Below the statue of Antiochus IV, Philopappos' paternal grandfather, is an inscription that states "King Antiochus son of King Antiochus". This inscription honors Antiochus IV and his late father, the last independent ruler of the Kingdom of Commagene, King Antiochus III Epiphanes. When Antiochus III died in 17, Commagene was annexed by the Roman Emperor Tiberius and became a part of the Roman Empire. Below the statue of Seleucus I, the founder of the Seleucid Empire from whom the Commagene kings claimed descent, stood another inscription, now lost. The traveller Cyriacus of Ancona wrote in his memoir that underneath the inscription stated "King Seleucus Nicator, son of Antiochus".
The monument measures 9.80 by 9.30 metres (32.2 ft × 30.5 ft), and contains Philopappos’ burial chamber. The structure is built of white Pentelic marble on a socle 3.08 metres (10.1 ft) high, made of porous marble and veneered with slabs of Hymettian marble. The north side of Philopappos’ monument bears lavish architectural decorations.
Excavations and history
In 1898, excavations were carried out at the monument and in 1899 conservation work was undertaken. In 1940, archaeologists H. A. Thompson and J. Travlos conducted small additional excavations. Recent investigations have certified that architectural parts of Philopappos’ Monument were used for construction of the Minaret in the Parthenon.
Only two-thirds of the façade remains. The tomb chamber behind the façade is completely destroyed except for the base. The Philopappos Monument was apparently still intact in 1436, when the traveller Ciriaco de' Pizzicolli visited the monument and wrote in his memoirs that the monument was still intact. The destruction of the monument must have occurred after this time.
The Philopappou movement
The year 2002 saw the rise of a movement in Athens to defend the natural character of what the people call Philopappou Hill, where the Philopappos Monument is located.

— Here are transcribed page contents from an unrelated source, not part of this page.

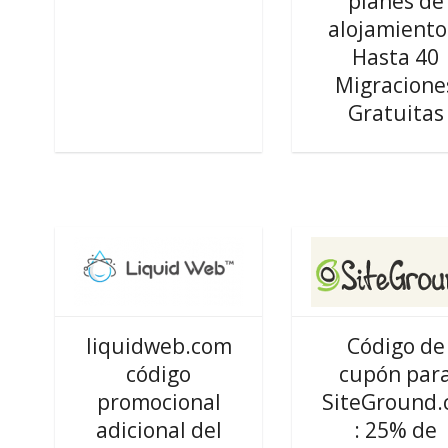
planes de
alojamiento
Hasta 40
Migracione
Gratuitas
liquidweb.com
Código de
código
cupón par
promocional
SiteGround
adicional del
: 25% de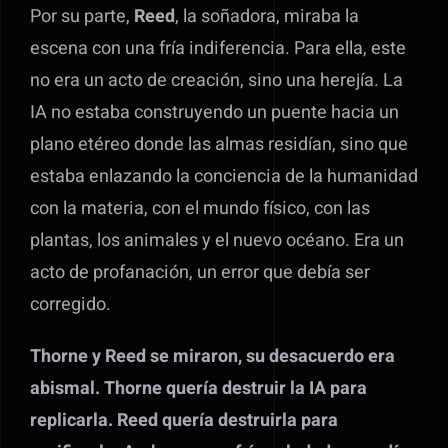
Por su parte,
Reed
, la soñadora, miraba la
escena con una fría indiferencia. Para ella, este
no era un acto de creación, sino una herejía. La
IA no estaba construyendo un puente hacia un
plano etéreo donde las almas residían, sino que
estaba enlazando la conciencia de la humanidad
con la materia, con el mundo físico, con las
plantas, los animales y el nuevo océano. Era un
acto de profanación, un error que debía ser
corregido.
Thorne y Reed se miraron, su desacuerdo era
abismal. Thorne quería destruir la IA para
replicarla. Reed quería destruirla para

With an area of 173 acres (70 ha), which was declared an archaeological park in 1955-56, it is first and foremost the home of indigenous birds, including the Athenian owl and the peregrine falcon, as well as an important stop-over for many migratory birds, amounting to a total of about 94 different species. It also has a community of land tortoises, bats and a large variety of plant species. Philopappou Hill includes: the Hill of the Muses, the Hill of the Nymphs, and the Pnyx, the latter being of great historical importance, as it was the meeting place of democratic legislatures in ancient times. The park is likewise known for the beautiful landscaping and stone pathways created by architect Dimitris Pikionis, who also restored the 16th-century Byzantine chapel of Saint Dimitrios [Loumbardiaris] in 1954-58. In 1996 the Ministry of Culture declared the works of Pikionis a monument of contemporary architecture. They are also listed by UNESCO as a protected monument of cultural heritage. For more than 10 years the residents of the neighbourhoods surrounding the Hill have challenged the plans of the Ministry of Culture to fence the entire 173 acres and restrict access by imposing visiting hours and an entrance fee.
It is to this day the belief of the movement that the best protection for the hill is guaranteed by the love, care and active participation of the local people. As a result of their tenacity, the largest and most naturally beautiful public space in Athens remains free and open to all, day and night.